The way to success in the days of reconstruction lies

neither with the paralyzing pessimist or selfish reactionary who feels that we must always follow the errors of the past, nor with the Bolshevist, nor with the planless optimist who believes that the new order of things will just happen. It lies with those who, giving full weight to the background of the war and holding firmly to the ideals of democracy, plan with insight and work out to its minutest detail the constructive programme of a permanent peace.

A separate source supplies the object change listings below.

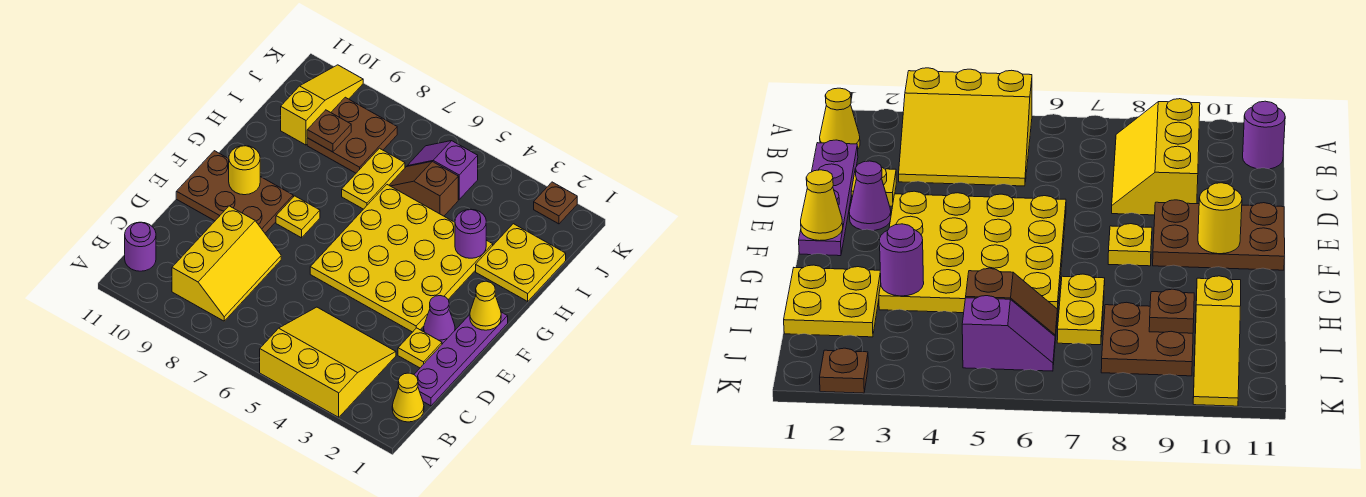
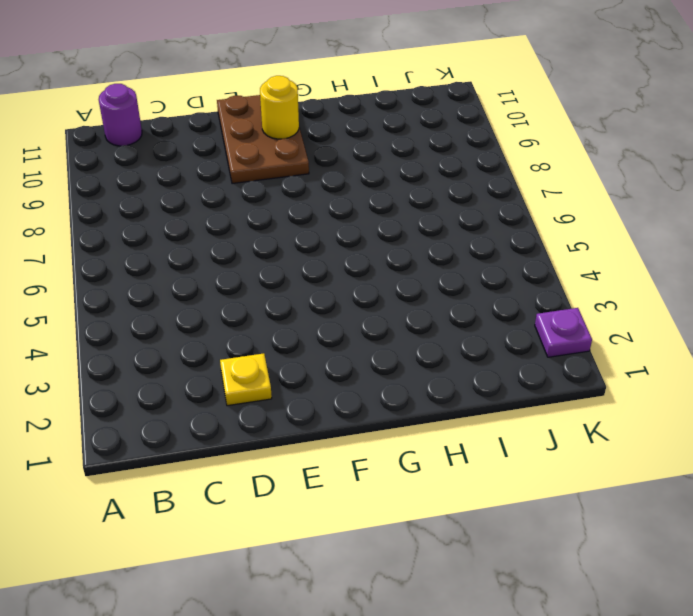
purple plate K2 level 1 -> brown plate K2 level 1
none -> yellow slope A3:C5 level 1 top A
none -> yellow cone B1 level 1
none -> yellow slope B8:D9 level 1 top 9

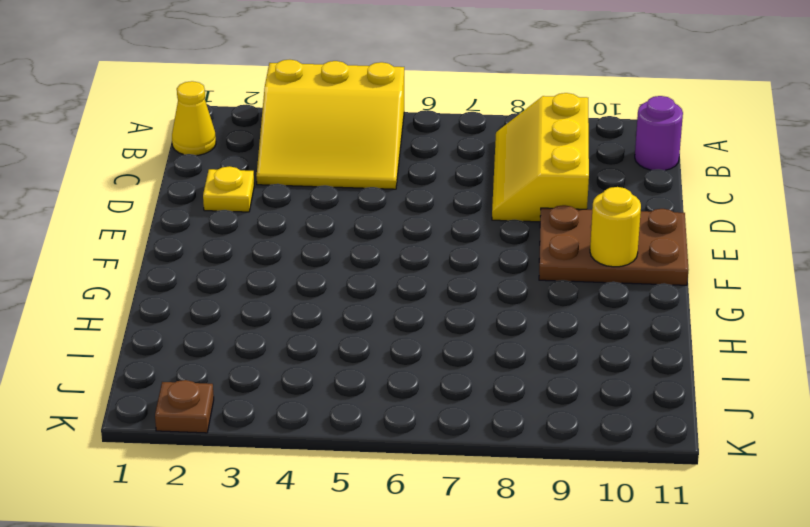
none -> purple plate C1:F1 level 1
none -> purple cone E2 level 1
none -> yellow plate E3:H6 level 1

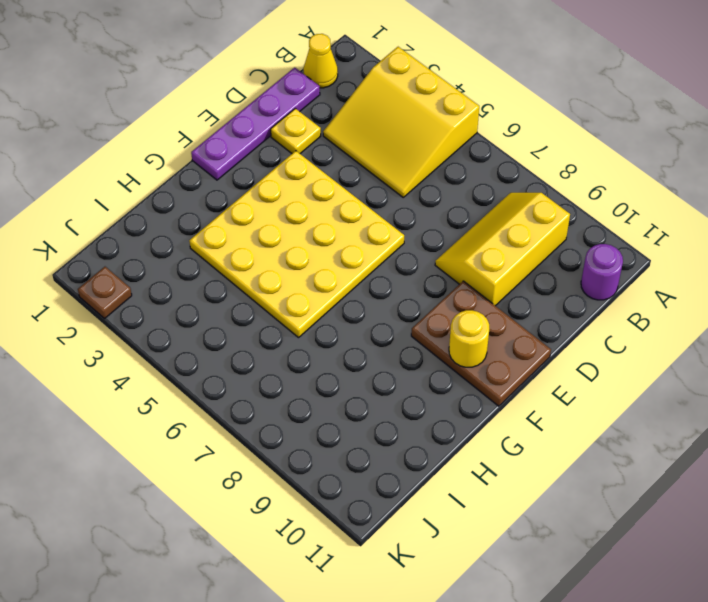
none -> purple cone E2 level 1
none -> yellow plate F8 level 1
none -> yellow plate H1:I2 level 1

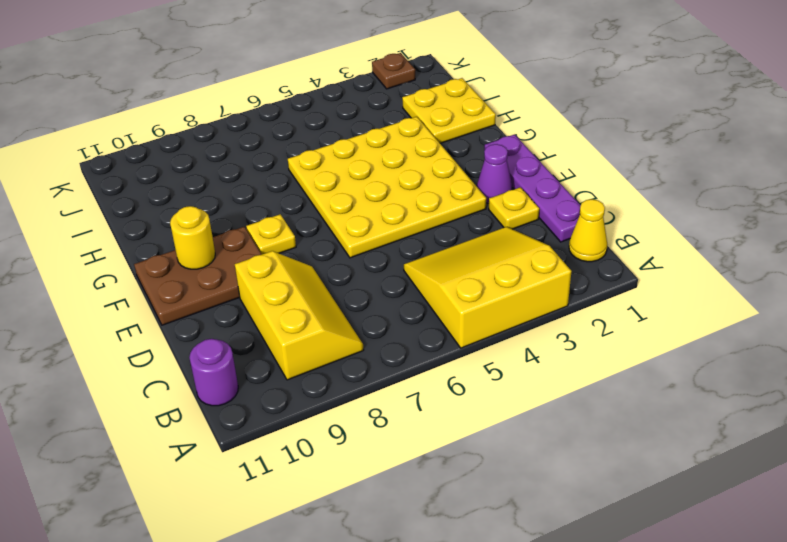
none -> yellow plate H7:I7 level 1
none -> brown slope I5:I6 level 1 top 5
none -> brown plate I8:J9 level 1

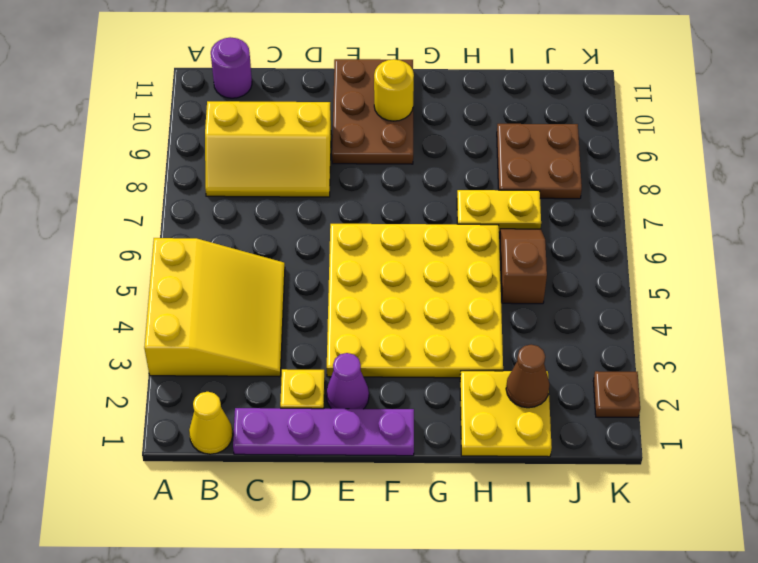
brown cone I2 level 2 -> none
none -> yellow plate F8 level 1
none -> yellow slope I10:K10 level 1 top I
none -> purple slope J5:J6 level 1 top 5

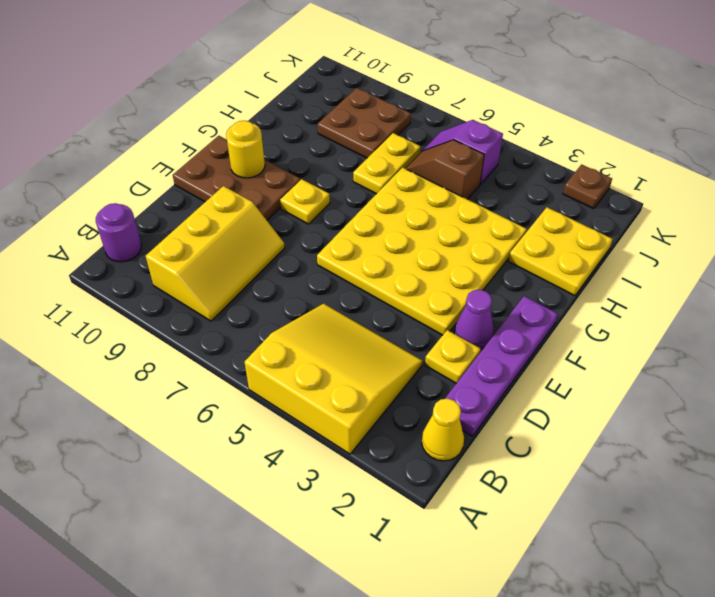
none -> yellow slope I10:K10 level 1 top I
none -> yellow cone F1 level 2
none -> purple round brick H3 level 2

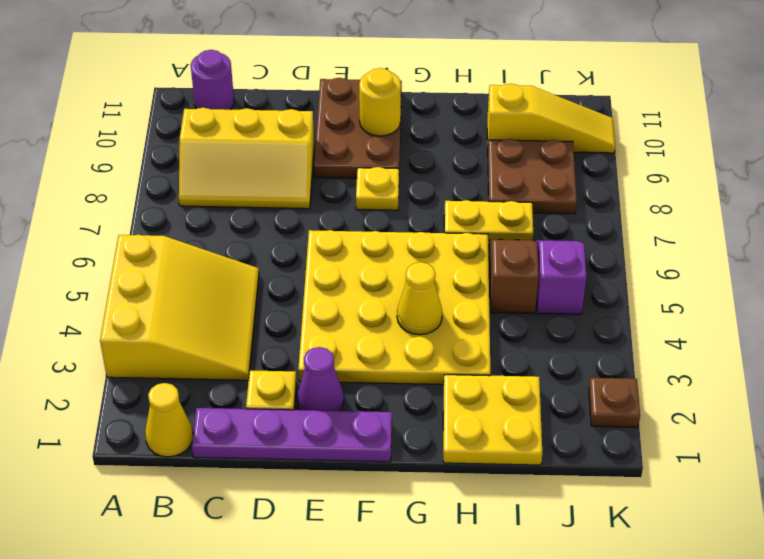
yellow cone G4 level 2 -> yellow cone F1 level 2
none -> purple round brick H3 level 2
none -> brown plate I9 level 2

In the work of rebuilding the world the American nation has a unique and important part. We entered the war in the spirit neither of conquest nor even of revenge. We saw the world menaced by a power which, if successful, would destroy all that this country has stood for. We were willing to give without stint in order that national and international justice might prevail and that there might be established in the world the democratic principle in political and commercial affairs. We felt a common interest with the peoples of Italy, France, Belgium, Great Britain, and the self-governing British dominions in their long and bitter struggle against the military powers of Central Europe. We felt that they were fighting our battles. However varied the individual aims of the nations engaged in the great struggle, undoubted evidence that our past and future were bound up with theirs led us inevitably to cast our lot with them. Our armed forces on the sea and at Château Thierry, St. Mihiel, and along the Meuse translated American vigor and enthusiasm into war. They went into the war without a selfish motive. They faced a hard task in the spirit of sacrifice. They were willing, if need be, to lay down their lives, as so many of the brave Allied troops had done, in order that the world.

might be redeemed. Now that their work is so nobly accomplished, we should not fail to carry on in the same spirit of devotion the work of healing the wounds of the nations. Vindictiveness, punishment, and national selfishness, if allowed to govern in the readjustments, will return in future generations to plague the world. The reactionary statesmanship of Metternich was triumphant at the Congress of Vienna, but only temporarily, for it forced the peoples of Europe into revolution. Germany in 1871 took from France the provinces of Alsace and Lorraine and thereby made reconciliation impossible. Our own Civil War was followed by an illiberal and irrational reconstruction which fills some of the darkest pages of American history. History has many other warnings to those on whom the direction of national and international policies rest. The world will have no gains to offset the losses of the war if the Allies content themselves with destroying Germany's militarism and national power and at the same time merely build up their own. That procedure will change the pawns in the game, but not the game. Unless the spirit of sacrifice guides the councils of the Allies in the constructive work before them, we may expect the world to drift back into the evils of international anarchy. Unless the world view of affairs in some degree softens the exclusive national views of some of the leaders of the nations, the men who have laid down their lives in the cause of better things will have died in vain.

The task before national legislatures and diplomats of defining our ideals and converting them into laws and treaties is a task quite as essential as and infinitely more difficult than the raising of armies and the building of navies. The days immediately before us are critical.